>>>>>

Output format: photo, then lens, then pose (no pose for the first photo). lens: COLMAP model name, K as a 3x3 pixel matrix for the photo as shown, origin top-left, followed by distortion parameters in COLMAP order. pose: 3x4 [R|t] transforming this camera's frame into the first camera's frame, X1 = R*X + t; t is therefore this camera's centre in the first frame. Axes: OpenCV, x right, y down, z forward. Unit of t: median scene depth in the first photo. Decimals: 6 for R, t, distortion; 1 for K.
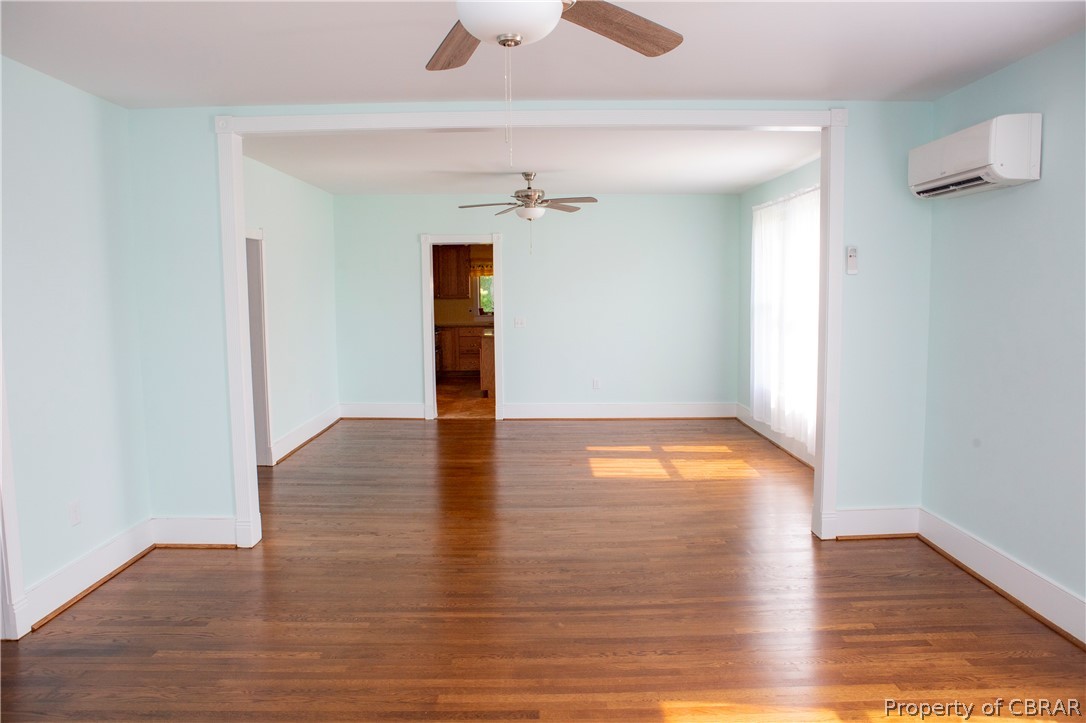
lens RADIAL K [[754.1, 0, 543.4], [0, 754.1, 360.8], [0, 0, 1]] dist [-0.008248, -0.001904]
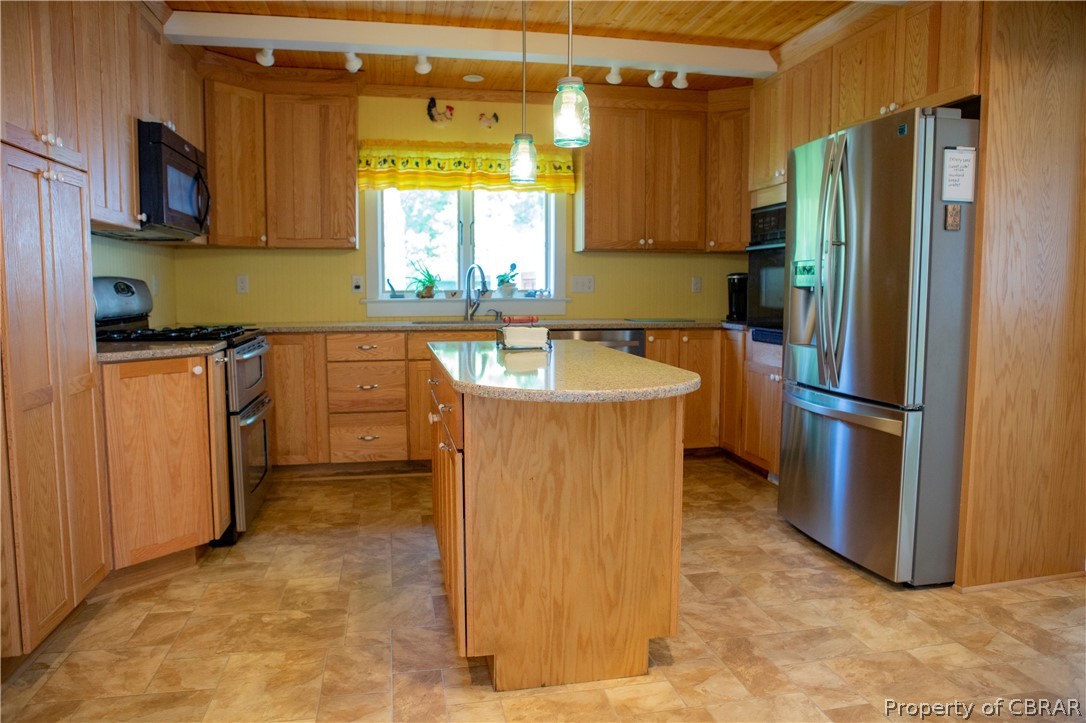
lens RADIAL K [[754.1, 0, 542.7], [0, 754.1, 360.1], [0, 0, 1]] dist [-0.008248, -0.001904]
pose [[0.985591, -0.003338, 0.169114, -0.071438], [0.004663, 0.999961, -0.007438, -0.027774], [-0.169083, 0.008120, 0.985568, 0.633601]]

<<<<<

WHAT THE TASK ASKS: Output the material above exactly as written and drop any images it holds.

WRITTEN SOLUTION:
Output format: photo, then lens, then pose (no pose for the first photo). lens: COLMAP model name, K as a 3x3 pixel matrix for the photo as shown, origin top-left, followed by distortion parameters in COLMAP order. pose: 3x4 [R|t] transforming this camera's frame into the first camera's frame, X1 = R*X + t; t is therefore this camera's centre in the first frame. Axes: OpenCV, x right, y down, z forward. Unit of t: median scene depth in the first photo. Decimals: 6 for R, t, distortion; 1 for K.
lens RADIAL K [[754.1, 0, 543.4], [0, 754.1, 360.8], [0, 0, 1]] dist [-0.008248, -0.001904]
lens RADIAL K [[754.1, 0, 542.7], [0, 754.1, 360.1], [0, 0, 1]] dist [-0.008248, -0.001904]
pose [[0.985591, -0.003338, 0.169114, -0.071438], [0.004663, 0.999961, -0.007438, -0.027774], [-0.169083, 0.008120, 0.985568, 0.633601]]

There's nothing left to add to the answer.